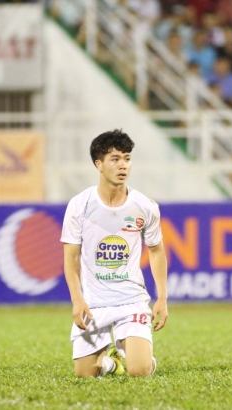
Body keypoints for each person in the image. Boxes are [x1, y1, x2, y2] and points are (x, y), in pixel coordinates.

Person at [60, 130, 168, 378]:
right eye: (115, 159)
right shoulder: (80, 205)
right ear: (98, 164)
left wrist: (162, 297)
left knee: (139, 371)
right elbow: (71, 258)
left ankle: (139, 358)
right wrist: (77, 300)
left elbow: (156, 250)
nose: (123, 166)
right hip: (94, 303)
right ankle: (112, 361)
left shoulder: (145, 206)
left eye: (127, 159)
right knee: (85, 375)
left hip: (131, 300)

+ + + +

What to produce:
When a line of the records includes "left", that line belongs in the answer.

Solution for this task:
left wrist: (162, 297)
left knee: (139, 371)
left ankle: (139, 358)
left elbow: (156, 250)
left shoulder: (145, 206)
left eye: (127, 159)
left hip: (131, 300)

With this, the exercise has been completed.